Design Choices¶
JobShopLab is designed with a focus on flexibility, extensibility, and reusability. This document outlines the key design choices that shape the framework.
Core Architecture¶
At its core, JobShopLab implements a state machine in a functional programming style. This design offers several advantages:
Immutability: The state machine operates on immutable data type objects, preventing unexpected side effects
Separation of concerns: Clear boundaries between components make the system easier to extend and maintain
Testability: Pure functions are easier to test in isolation
Reproducibility: Deterministic behavior ensures consistent results for the same inputs
Middleware Layer¶
The middleware layer bridges the gap between the OpenAI Gym interface and the state machine.
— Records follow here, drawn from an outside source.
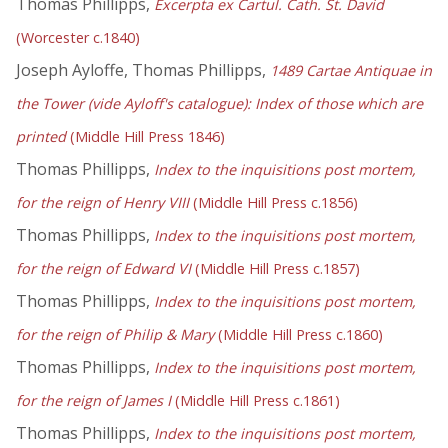
Thomas Phillipps,
Excerpta ex Cartul. Cath. St. David
(Worcester c.1840)
Joseph Ayloffe, Thomas Phillipps,
1489 Cartae Antiquae in
the Tower (vide Ayloff's catalogue): Index of those which are
printed
(Middle Hill Press 1846)
Thomas Phillipps,
Index to the inquisitions post mortem,
for the reign of Henry VIII
(Middle Hill Press c.1856)
Thomas Phillipps,
Index to the inquisitions post mortem,
for the reign of Edward VI
(Middle Hill Press c.1857)
Thomas Phillipps,
Index to the inquisitions post mortem,
for the reign of Philip & Mary
(Middle Hill Press c.1860)
Thomas Phillipps,
Index to the inquisitions post mortem,
for the reign of James I
(Middle Hill Press c.1861)
Thomas Phillipps,
Index to the inquisitions post mortem,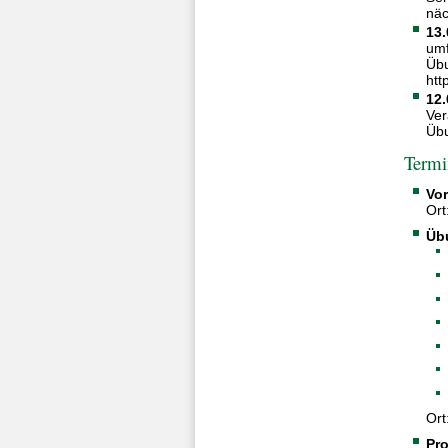
näc
13.
umf
Übu
htt
12.
Ver
Übu
Termi
Vor
Ort
Üb
Ort
Pr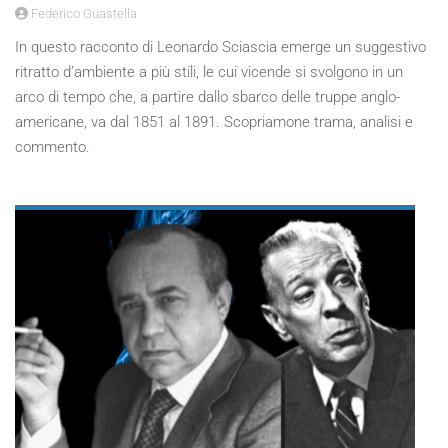
Federico Guastella
In questo racconto di Leonardo Sciascia emerge un suggestivo
ritratto d’ambiente a più stili, le cui vicende si svolgono in un
arco di tempo che, a partire dallo sbarco delle truppe anglo-
americane, va dal 1851 al 1891. Scopriamone trama, analisi e
commento.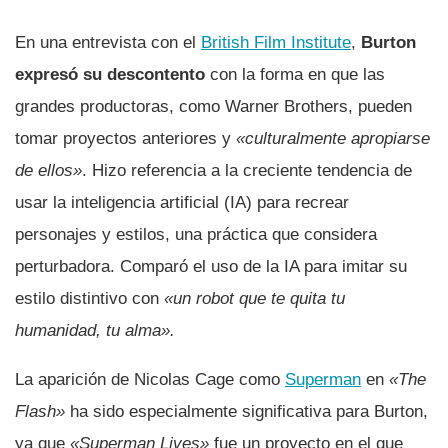
En una entrevista con el
British Film Institute
,
Burton
expresó su descontento
con la forma en que las
grandes productoras, como Warner Brothers, pueden
tomar proyectos anteriores y
«culturalmente apropiarse
de ellos»
. Hizo referencia a la creciente tendencia de
usar la inteligencia artificial (IA) para recrear
personajes y estilos, una práctica que considera
perturbadora. Comparó el uso de la IA para imitar su
estilo distintivo con
«un robot que te quita tu
humanidad, tu alma».
La aparición de Nicolas Cage como
Superman
en
«The
Flash»
ha sido especialmente significativa para Burton,
ya que
«Superman Lives»
fue un proyecto en el que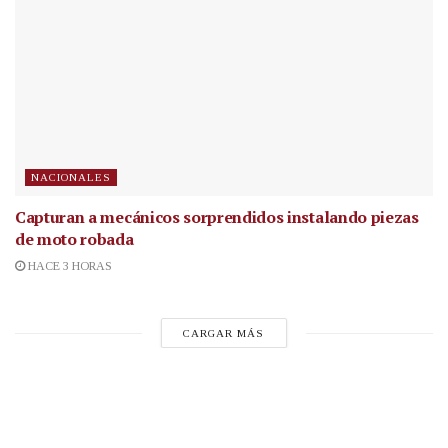
NACIONALES
Capturan a mecánicos sorprendidos instalando piezas
de moto robada
HACE 3 HORAS
CARGAR MÁS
It:
Translates gym actions into state machine operations
Converts state machine outputs into gym observations
Manages time progression within simulations
Handles reward calculation and termination conditions
This separation allows the core state machine to remain agnostic to RL specifics, while the middleware can be customized for different algorithms and use cases.
Factory Pattern Implementation¶
JobShopLab extensively uses factory patterns to enable customization:
Observation factories: Define what state information is available to the RL agent
Reward factories: Calculate rewards based on different optimization objectives
Action interpreters: Translate agent actions into concrete scheduling decisions
All factories can be replaced via dependency injection, allowing researchers to implement custom components without modifying the framework core.
Configuration Management¶
JobShopLab implements a comprehensive configuration system with two primary types:
Framework configuration: Controls framework behavior via YAML files - Observation space settings - Rendering modes - Truncation behavior - Logging levels
Problem instance configuration: Defines the scheduling problem via DSL (Domain Specific Language) - Machine definitions and constraints - Job specifications - Transport logistics - Buffer settings
- Configuration is parsed into immutable dataclass objects providing:
Type validation
Dot notation access
IDE autocompletion support
Rendering Infrastructure¶
The visualization system supports multiple modes:
Gantt Chart Dashboard: Interactive Dash application showing schedule timelines
CLI Debug Utilities: Rich text-based visualization for debugging
3D Simulation: WebApp-based 3D rendering of the production environment
Each rendering backend can be selected at runtime or configured as the default mode.
Extensible Type System¶
The framework uses a well-defined type system based on dataclasses to represent:
Machine states and configurations
Job and operation specifications
Transport resources and logistics
Buffer capacities and constraints
This structured approach ensures type safety while allowing straightforward extension for new component types.